Wednesday, November 28, 2007

NFL tragedy

Sean Taylor died from a gunshot wound to the groin yesterday. It sounds like he sustained a significant injury to his femoral artery and lost massive amounts of blood. When EMS arrived he was barely conscious and vitals signs were negligible. Untimately he underwent 7 hours of surgery to fix the artery (and fasciotomies I presume) but he expired the next day. It's unusual to die from a gunshot wound to a peripheral vessel in civilian penetrating trauma. The femoral artery is ensheathed in layers of fascia and muscle such that, even in transecting injuries, the pressure of the surrounding hematoma will tamponade the pulsatile flow.

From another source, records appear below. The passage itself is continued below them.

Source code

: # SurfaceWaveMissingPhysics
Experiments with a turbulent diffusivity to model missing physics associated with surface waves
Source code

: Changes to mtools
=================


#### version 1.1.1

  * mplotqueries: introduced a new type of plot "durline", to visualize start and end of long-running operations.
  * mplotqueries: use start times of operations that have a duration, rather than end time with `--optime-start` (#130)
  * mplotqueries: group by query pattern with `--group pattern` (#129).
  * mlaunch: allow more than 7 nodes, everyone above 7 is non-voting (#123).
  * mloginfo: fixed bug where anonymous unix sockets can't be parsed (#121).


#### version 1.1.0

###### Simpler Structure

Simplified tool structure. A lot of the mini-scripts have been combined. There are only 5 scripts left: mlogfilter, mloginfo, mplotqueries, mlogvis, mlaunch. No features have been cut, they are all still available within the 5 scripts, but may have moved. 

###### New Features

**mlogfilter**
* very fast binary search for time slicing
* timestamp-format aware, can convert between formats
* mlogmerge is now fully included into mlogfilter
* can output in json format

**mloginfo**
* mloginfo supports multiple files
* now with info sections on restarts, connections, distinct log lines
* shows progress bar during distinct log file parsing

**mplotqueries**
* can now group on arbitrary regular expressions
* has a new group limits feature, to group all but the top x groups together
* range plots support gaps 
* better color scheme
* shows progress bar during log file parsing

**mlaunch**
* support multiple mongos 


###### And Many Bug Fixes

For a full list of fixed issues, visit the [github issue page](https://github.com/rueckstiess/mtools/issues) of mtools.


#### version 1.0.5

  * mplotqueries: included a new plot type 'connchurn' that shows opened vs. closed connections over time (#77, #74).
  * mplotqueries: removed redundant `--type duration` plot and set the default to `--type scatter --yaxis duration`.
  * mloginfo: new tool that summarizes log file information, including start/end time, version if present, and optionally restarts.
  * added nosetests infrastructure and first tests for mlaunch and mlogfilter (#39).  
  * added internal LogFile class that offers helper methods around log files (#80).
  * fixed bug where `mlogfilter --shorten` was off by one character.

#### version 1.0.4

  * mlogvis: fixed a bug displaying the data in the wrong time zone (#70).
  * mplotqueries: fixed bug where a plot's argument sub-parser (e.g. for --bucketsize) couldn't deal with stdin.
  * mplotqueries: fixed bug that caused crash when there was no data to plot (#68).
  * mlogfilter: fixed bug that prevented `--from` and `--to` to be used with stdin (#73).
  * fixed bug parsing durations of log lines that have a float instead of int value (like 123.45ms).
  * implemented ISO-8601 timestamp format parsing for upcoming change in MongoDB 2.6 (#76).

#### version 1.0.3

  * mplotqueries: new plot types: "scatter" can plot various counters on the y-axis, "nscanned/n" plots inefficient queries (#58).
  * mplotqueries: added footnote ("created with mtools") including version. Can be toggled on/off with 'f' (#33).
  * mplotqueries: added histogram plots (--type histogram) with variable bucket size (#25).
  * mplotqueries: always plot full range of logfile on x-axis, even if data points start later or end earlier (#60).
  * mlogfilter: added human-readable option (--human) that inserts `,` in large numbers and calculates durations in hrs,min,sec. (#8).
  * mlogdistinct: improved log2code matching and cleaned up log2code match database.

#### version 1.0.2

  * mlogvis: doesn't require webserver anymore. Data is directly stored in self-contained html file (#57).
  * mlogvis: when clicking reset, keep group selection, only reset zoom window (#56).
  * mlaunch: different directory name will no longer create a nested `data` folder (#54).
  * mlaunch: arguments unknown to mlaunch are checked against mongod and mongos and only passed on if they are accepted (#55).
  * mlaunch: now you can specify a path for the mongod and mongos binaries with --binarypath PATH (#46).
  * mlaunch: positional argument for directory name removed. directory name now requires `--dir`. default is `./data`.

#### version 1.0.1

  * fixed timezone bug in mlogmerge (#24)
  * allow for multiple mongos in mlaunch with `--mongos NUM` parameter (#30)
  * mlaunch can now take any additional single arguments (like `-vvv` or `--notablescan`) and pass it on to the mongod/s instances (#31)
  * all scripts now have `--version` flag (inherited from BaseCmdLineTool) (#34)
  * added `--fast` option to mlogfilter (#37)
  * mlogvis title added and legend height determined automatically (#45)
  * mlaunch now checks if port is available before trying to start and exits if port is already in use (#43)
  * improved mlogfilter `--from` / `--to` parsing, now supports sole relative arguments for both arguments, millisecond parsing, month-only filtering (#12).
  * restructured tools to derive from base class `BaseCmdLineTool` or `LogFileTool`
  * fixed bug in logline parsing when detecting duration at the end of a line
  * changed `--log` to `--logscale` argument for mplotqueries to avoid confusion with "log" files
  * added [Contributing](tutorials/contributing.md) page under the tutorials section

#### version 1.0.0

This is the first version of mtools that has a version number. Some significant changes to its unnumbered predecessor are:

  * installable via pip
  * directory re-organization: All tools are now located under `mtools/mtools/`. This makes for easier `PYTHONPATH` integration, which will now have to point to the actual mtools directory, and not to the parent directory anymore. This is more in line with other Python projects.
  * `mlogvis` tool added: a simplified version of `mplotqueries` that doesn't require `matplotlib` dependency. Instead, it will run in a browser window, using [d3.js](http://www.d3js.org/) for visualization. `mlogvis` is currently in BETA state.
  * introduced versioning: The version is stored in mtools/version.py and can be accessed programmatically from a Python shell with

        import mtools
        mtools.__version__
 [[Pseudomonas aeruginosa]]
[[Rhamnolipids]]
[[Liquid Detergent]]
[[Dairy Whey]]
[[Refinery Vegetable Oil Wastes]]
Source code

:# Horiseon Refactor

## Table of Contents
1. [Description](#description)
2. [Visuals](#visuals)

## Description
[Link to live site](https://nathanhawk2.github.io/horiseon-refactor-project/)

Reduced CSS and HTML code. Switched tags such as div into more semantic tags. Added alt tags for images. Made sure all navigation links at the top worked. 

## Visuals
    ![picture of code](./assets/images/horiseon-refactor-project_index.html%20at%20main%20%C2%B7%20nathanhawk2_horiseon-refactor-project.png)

I've seen plenty of major femoral and popliteal gunshot injuries from my time at Cook County where the patient presented relatively stable because the proximal injury had simply thrombosed. I suspect that perhaps Mr Taylor was shot by a high velocity firearm that caused significant soft tissue destruction around the vessel, thereby exposing the artery and allowing it to simply bleed out. The fact they were able to get him to surgery indicates that they were able to resuscitate him to some extent with blood products and saline. Why he died 24 hours after the attack is probably due to secondary events such as anoxic brain injury, ARDS, and SIRS caused by the initial insult of such massive blood loss. Just a nightmarish occurrence.

7 comments:

Sid Schwab said...

And maybe the artery wasn't completely transected, so it couldn't retract.

make mine trauma said...

Thanks for answering that question. I was a little confused as to how he died post op from a femoral art. injury.

DKV said...

Does 7 hours seem a bit long? If he was that sick I would have expected some damage control and then off the to SICU for resuscitation. 7 hours sounds like someone tried to turn him back into an NFL safety.

Jeffrey Parks MD FACS said...

DKV-
They probably kept losing the distal doppler signals and were forced to keep revising the graft. Some of these vascular injuries can turn into a nightmare where you're jumping secondary grafts off primary ones and everything keeps clotting on you. They may have had to to do a fem-pop bypass and harvest all the vein required, so 6-8 hours could be reasonable.

DKV said...

When do you say enough is enough and just tie the sucker off?

Jeffrey Parks MD FACS said...

Tying it off means a an above knee amputation; tough to go that route with a young professional athlete.

DKV said...

That's what I was hinting at - remain an NFL athlete, stay in OR longer, get colder, get coagulopathic, remain under-resuscitated, die.